Los partidos podían aprovechar este largo, quizás sempiterno interregno legislativo, y ponerse a la tarea de reformarse, reconstruirse, reinventarse. Por supuesto, me refiero a los viejos partidos; los nuevos todavía ni siquiera saben que lo son y muchos de sus afiliados y simpatizantes confunden las urnas con los unicornios. Una extraña y extendida convicción indica que es imposible que no se resuelva el quilombo poselectoral porque las elecciones anticipadas serían "un fracaso político". En fin, como si la democracia no fuera precisamente un sistema para sobrevivir a los fracasos políticos. En la primavera de 1914 ninguna de las grandes potencias europeas quería la guerra, y la guerra estalló. Las viejas y no digamos las nuevas organizaciones políticas se enfrentan con una crisis estructural ensartada en una aritmética electoral aterradoramente compleja para articular mayorías de gobierno sin el concurso del PP, y los conservadores no pueden contar con el concurso de nadie. Dudo que unos y otros entiendan otra cosa que los riesgos en los que se mueven. Ni Mariano Rajoy se apartará, ni Pedro Sánchez renunciará a jugar a las casitas, ni Pablo Iglesias podrá controlar las demandas de sus socios territoriales o sentirá vértigo por la hipotética erosión de un sistema institucional que quiere dinamitar, ni Alberto Rivera quiere dejar de influir en cualquier fórmula. Si en España no se convocan elecciones generales el próximo junio será por las presiones de las élites financieras y empresariales en el interior y de los principales órganos de la Unión Europea en el exterior.

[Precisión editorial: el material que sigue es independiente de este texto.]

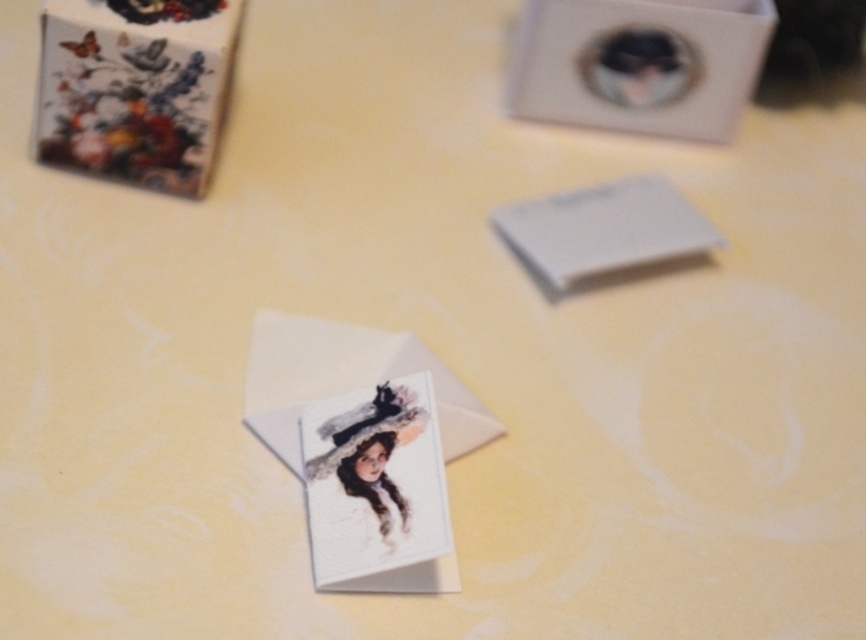
You are a photographer taking a closeup shot of the watercolor paper card at center and the white paper envelope at center on a table. Which object will appear larger in your photo?

The watercolor paper card at center will appear larger in the photo because it is closer to the viewer than the white paper envelope at center.

You are organizing items on a table and need to place both the white cardboard box at upper center and the watercolor paper card at center. Since you want to ensure the smaller item is closer to the edge of the table for easy access, which item should you move closer to the edge?

The watercolor paper card at center is smaller than the white cardboard box at upper center, so you should move the watercolor paper card at center closer to the edge of the table for easier access.

You are looking at the two points on the table, point 1 at coordinates point (383, 547) and point 2 at coordinates point (389, 365). Which point is closer to you?

Point 1 at coordinates point (383, 547) is closer to you than point 2 at coordinates point (389, 365).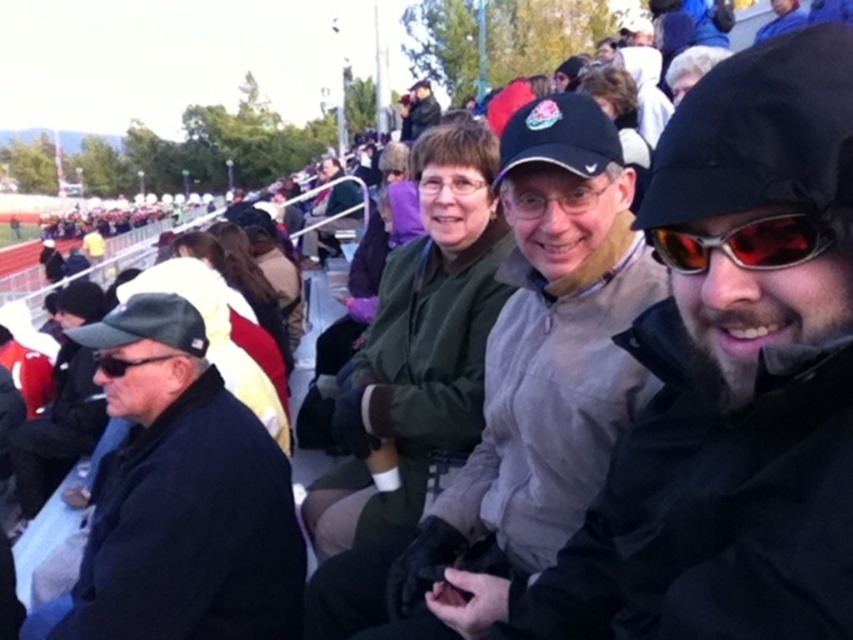
Which is below, black matte jacket at left or shiny metallic goggles at center?

black matte jacket at left is below.

Between black matte jacket at left and shiny metallic goggles at center, which one has less height?

shiny metallic goggles at center

Between point (164, 392) and point (665, 257), which one is positioned behind?

Positioned behind is point (164, 392).

Where is `black matte jacket at left`? black matte jacket at left is located at coordinates (180, 499).

Is point (439, 518) less distant than point (552, 195)?

No, (439, 518) is behind (552, 195).

Find the location of a particular element. gray fleece jacket at center is located at coordinates (525, 387).

Does point (770, 216) come in front of point (601, 192)?

Yes, it is.

Does shiny metallic goggles at center have a smaller size compared to matte black glasses at center?

Indeed, shiny metallic goggles at center has a smaller size compared to matte black glasses at center.

Is point (677, 250) more distant than point (589, 195)?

Para matar el tiempo, por lo tanto, lo de reformarse podría ser una opción. Pero es complicado. Es complicado porque la reforma que se les exige actualmente a los partidos políticos significa, entre otras cosas, una inicial debilitación de los mismos como instrumentos de poder y una fiscalización mayor y más participativa sobre sus equipos de dirección. Los incentivos son poco rentables a corto e incluso medio plazo. La forma partido está en crisis en todas las democracias representativas, pero nadie consigue definir un nuevo modelo de participación política que la sustituya. Las mareas en España o la propuesta de organizarse en bandas propuesta en Italia por el historiador Valerio Romitelli e inspirada en los partisanos pueden ser eficaces para unificar protestas y denuncias, no para participar en un gobierno. Para CC cualquier reforma programática y organizativa es un riesgo y la insularidad una línea roja que nadie puede traspasar y con efectos perversos en muchos ámbitos. Para el PSC-PSOE hay que elegir entre seguir participando en los gobiernos o reconstruir una oferta socialdemócrata con vocación mayoritaria y capaz de enfrentarse con los podemitas. El PP guarda silencio. Hace ya demasiado tiempo el PP canario se ha reducido a ser el chaleco de José Manuel Soria cuando el todavía ministro de Industria siente el pecho delicado.